She then created a series of lidded vessels inspired by Japanese history while using a variety of materials such as rubber and cement. She still liked to wood fire her pieces. This series was still mainly for aesthetic purposes with no story or meaning behind it. Basically, Kate was also creating a series of bell jars that was pleasing to the eye but not functional.
Kate graduated, and started to attack the surface of her sculptures. She started putting words to songs in her sculptures to add a story behind the art she was creating. She then started looking at Charles Adams who was a creator of children's books and she also looked at movie stills when she became inspired to create figures, such as humans and animals alike, a story with every sculpture that included witty comments on them. She used stoneware and fell in love with the medium.
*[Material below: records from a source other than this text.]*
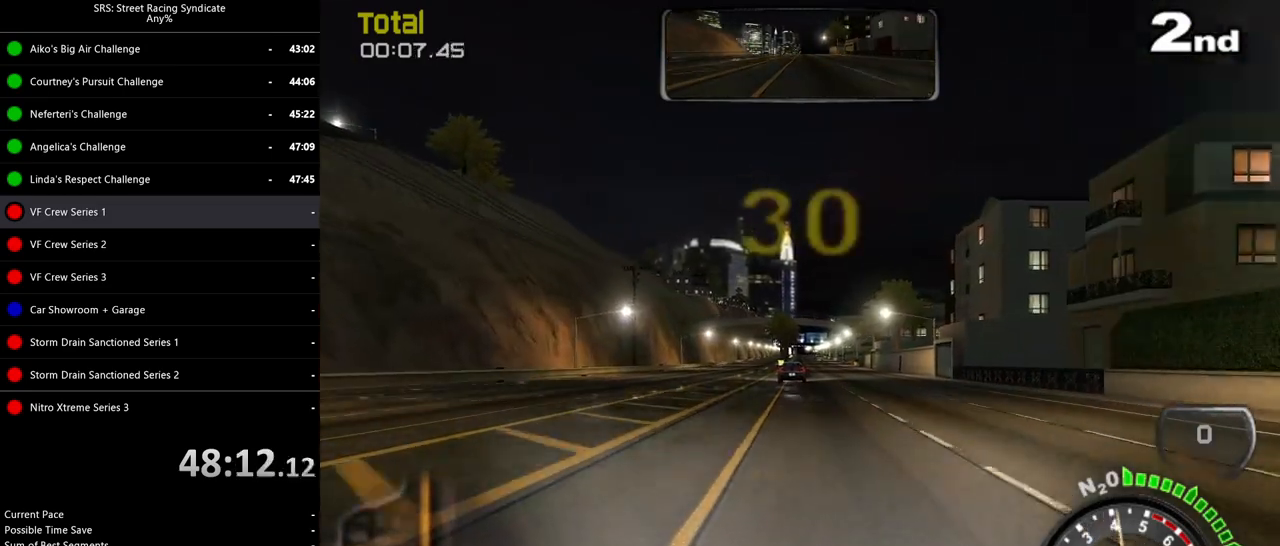
{"buttons": ["SQUARE", "R2"], "left_stick": "center", "events": [[317, "SQUARE", "down"]]}
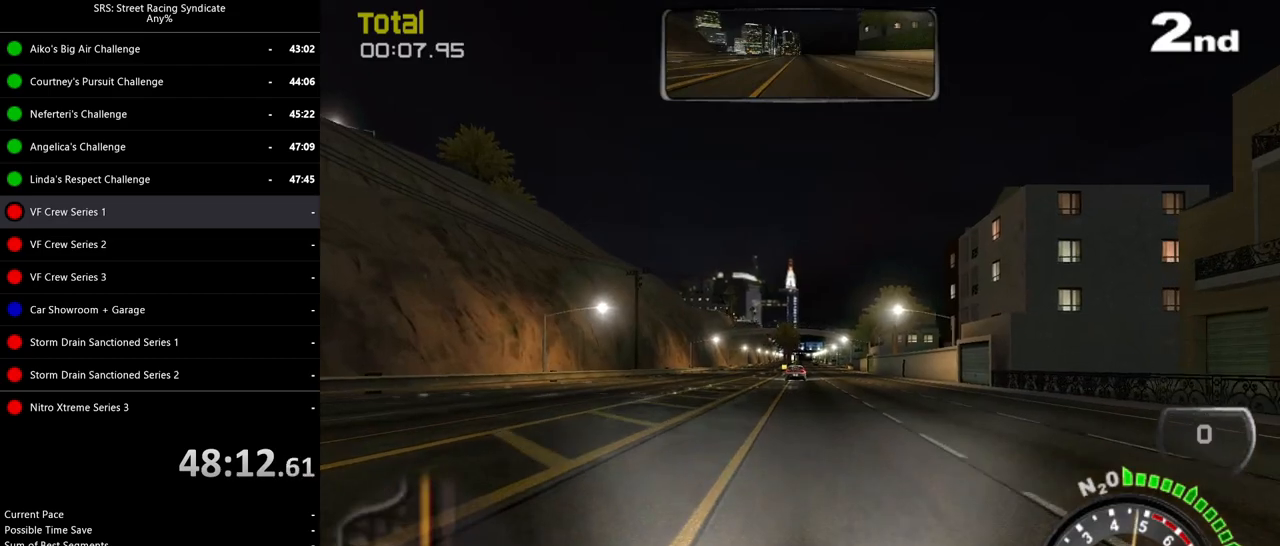
{"buttons": ["SQUARE", "R2"], "left_stick": "center", "events": []}
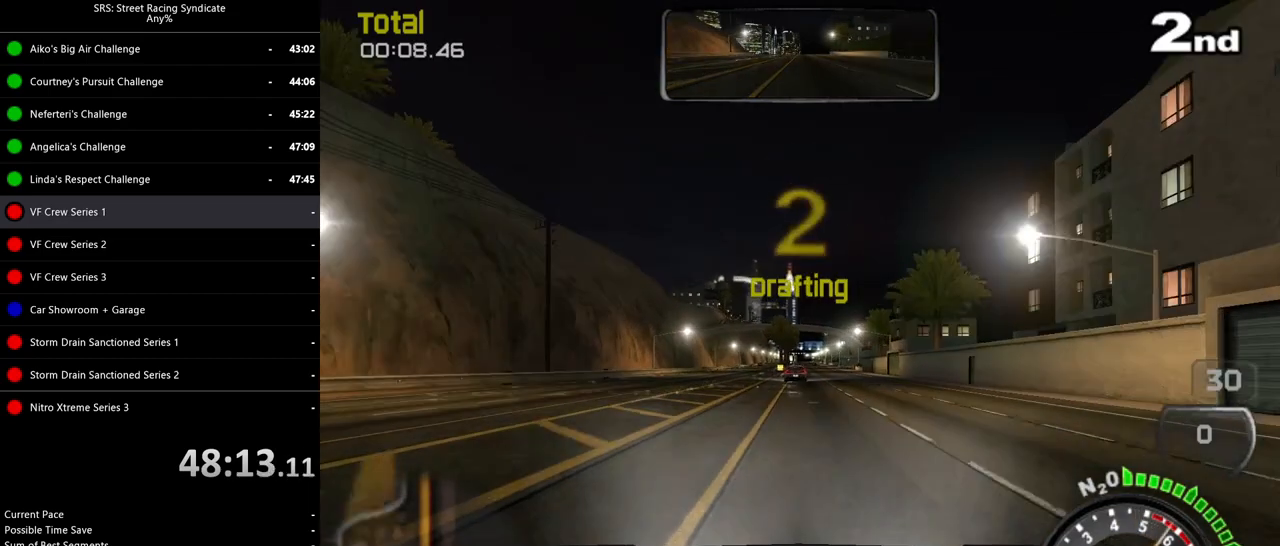
{"buttons": ["SQUARE", "R2"], "left_stick": "center", "events": []}
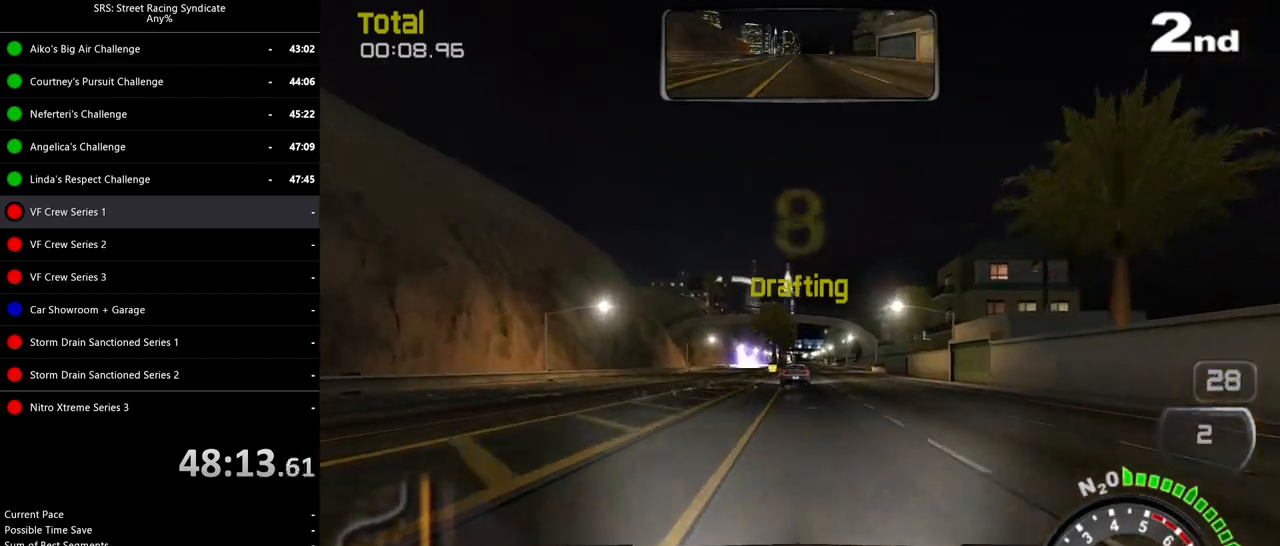
{"buttons": ["R2"], "left_stick": "left", "events": [[33, "SQUARE", "up"], [117, "left_stick", "up-right"], [233, "left_stick", "center"], [434, "left_stick", "left"]]}
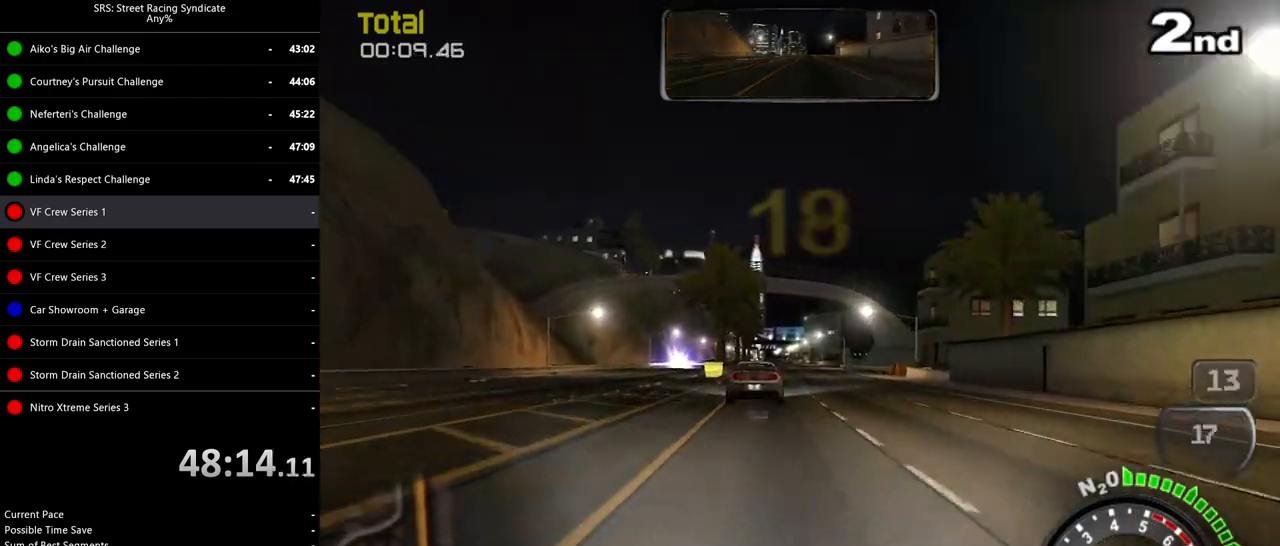
{"buttons": ["R2"], "left_stick": "center", "events": [[67, "left_stick", "center"], [334, "TRIANGLE", "down"], [334, "left_stick", "right"], [451, "TRIANGLE", "up"], [501, "left_stick", "center"]]}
Kate's true calling came when she started looking at Henry Moore's sculptures where he creates abstract forms with aspects of a figure entwined within every sculpture.
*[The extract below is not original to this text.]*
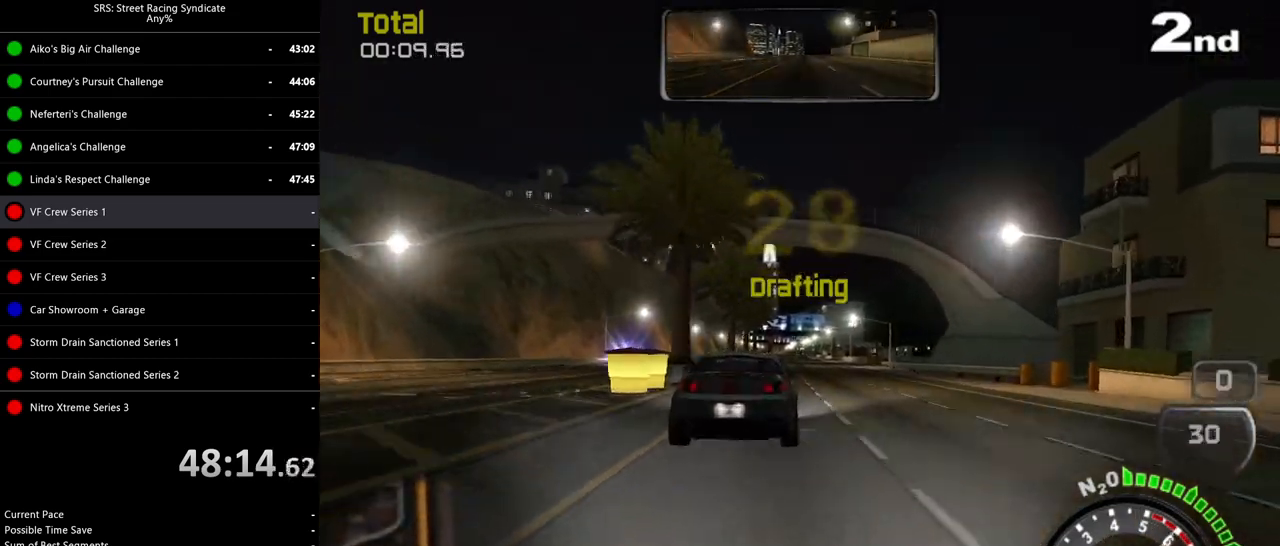
{"buttons": ["R2"], "left_stick": "left", "events": [[233, "left_stick", "left"], [367, "left_stick", "center"], [467, "left_stick", "left"]]}
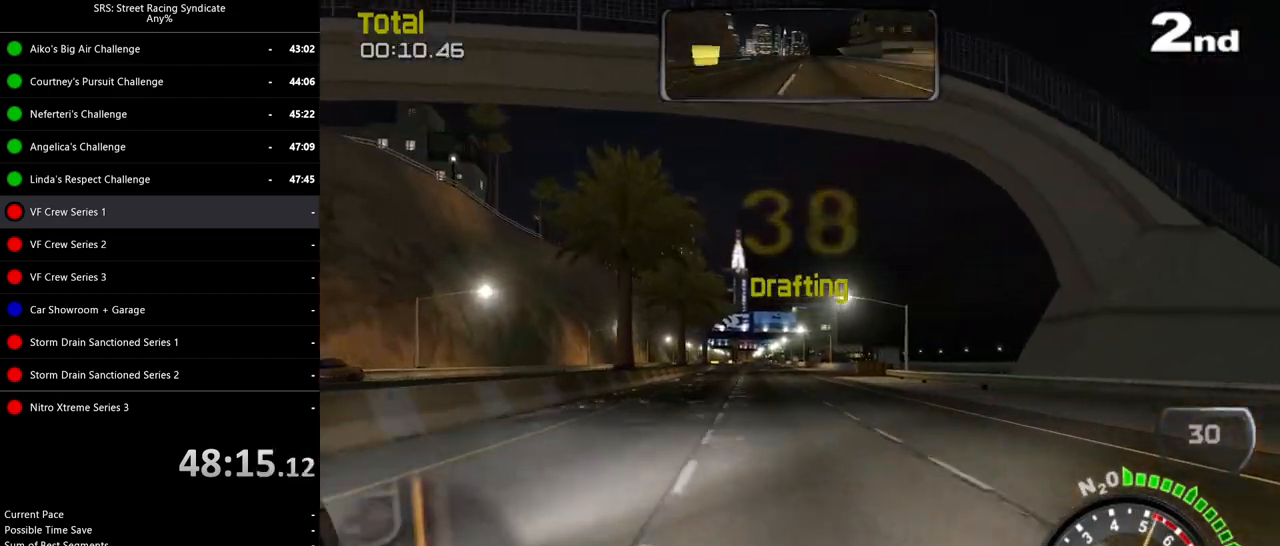
{"buttons": ["R2"], "left_stick": "center", "events": [[84, "left_stick", "center"]]}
"But she want's to be sure because, you know, sometimes words have two meanings"
I liked the fact that I knew exactly what I was looking at when viewing her work, where I envisioned the situation between the two sculptures when reading the lyric presented. Me as an artist and me as a pedestrian simply basking in this type of art, thirsts for meaning behind why this was created in the first place and I felt like my thirst was quenched when seeing her art and her interpretation of the sculptures she created. In short, it wasn't just left up to me to interpret what I was seeing.
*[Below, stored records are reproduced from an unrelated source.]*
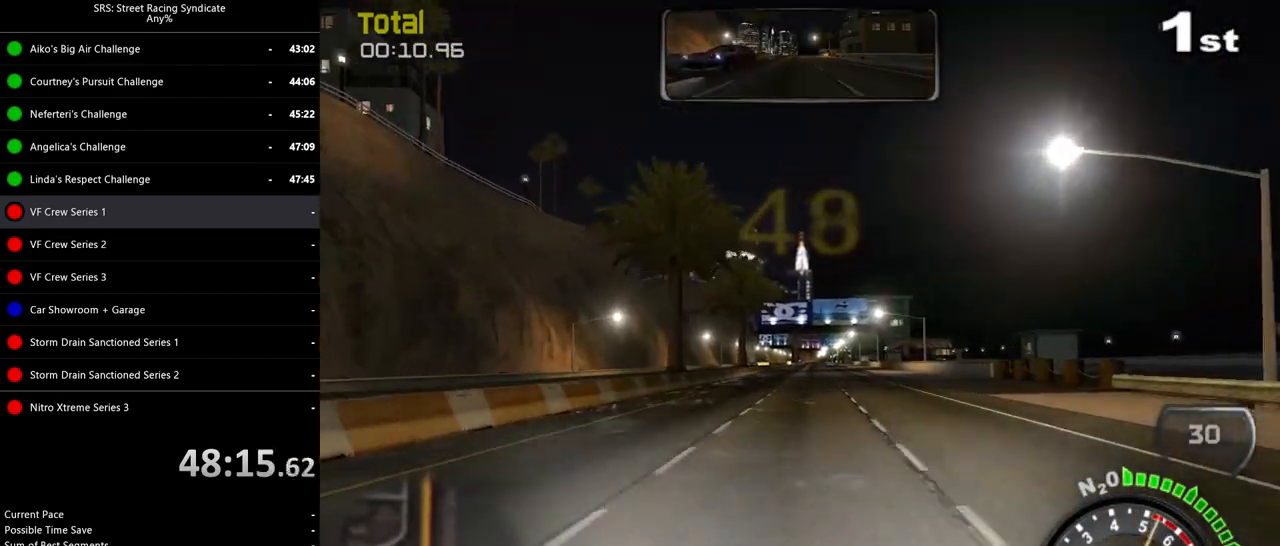
{"buttons": ["R2"], "left_stick": "center", "events": [[284, "left_stick", "up-right"], [384, "left_stick", "center"]]}
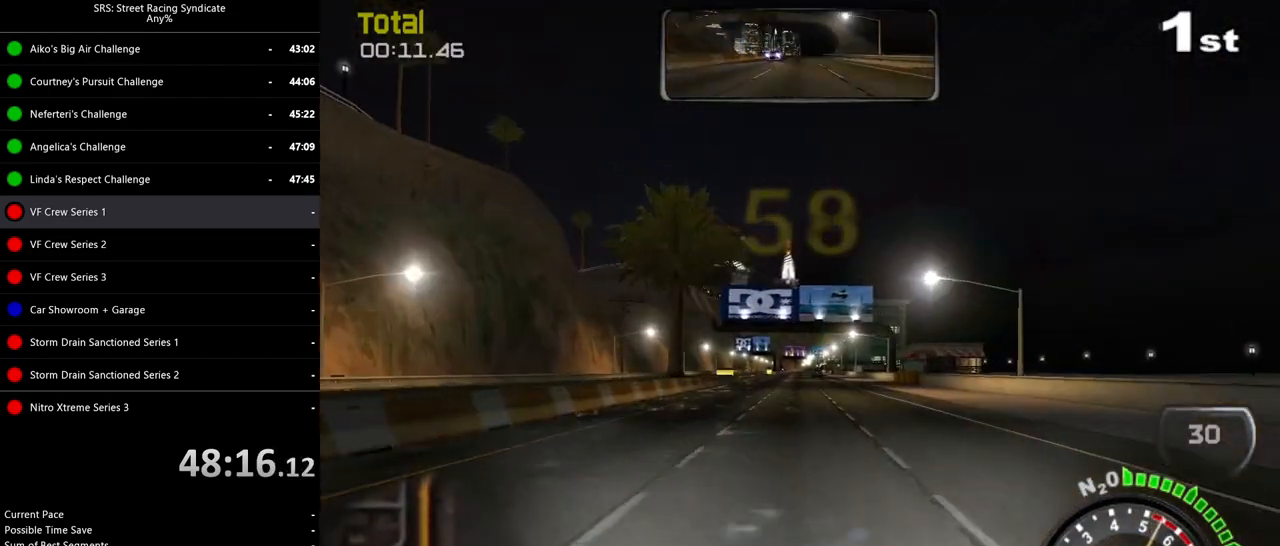
{"buttons": ["R2"], "left_stick": "left", "events": [[67, "left_stick", "up-right"], [184, "left_stick", "center"], [434, "left_stick", "left"]]}
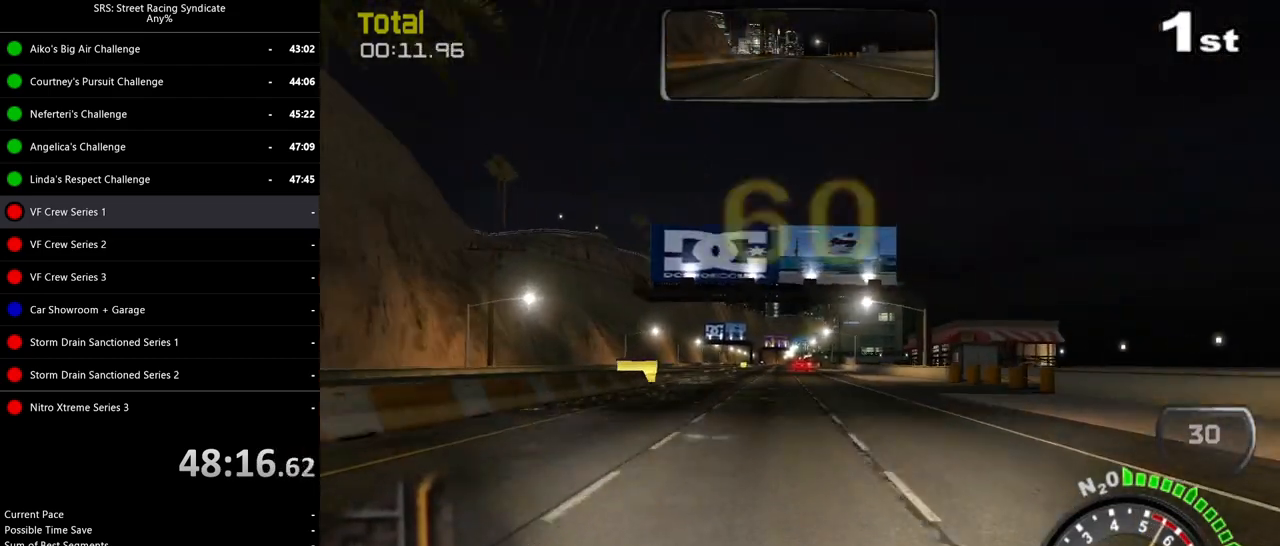
{"buttons": ["R2"], "left_stick": "center", "events": [[17, "left_stick", "center"], [167, "left_stick", "left"], [317, "left_stick", "center"]]}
She put a lot of thought and care into what she was trying to convey with her audience, and she was in full control of her audience when showing her artwork. I think that when you are doing abstract artwork, I hate the fact that I have to do all the thinking and observing when a work is untitled. Often, abstracted art that is untitled doesn't get my attention as much and I spend seconds upon those artworks untitled. I like this execution of abstracted art much better.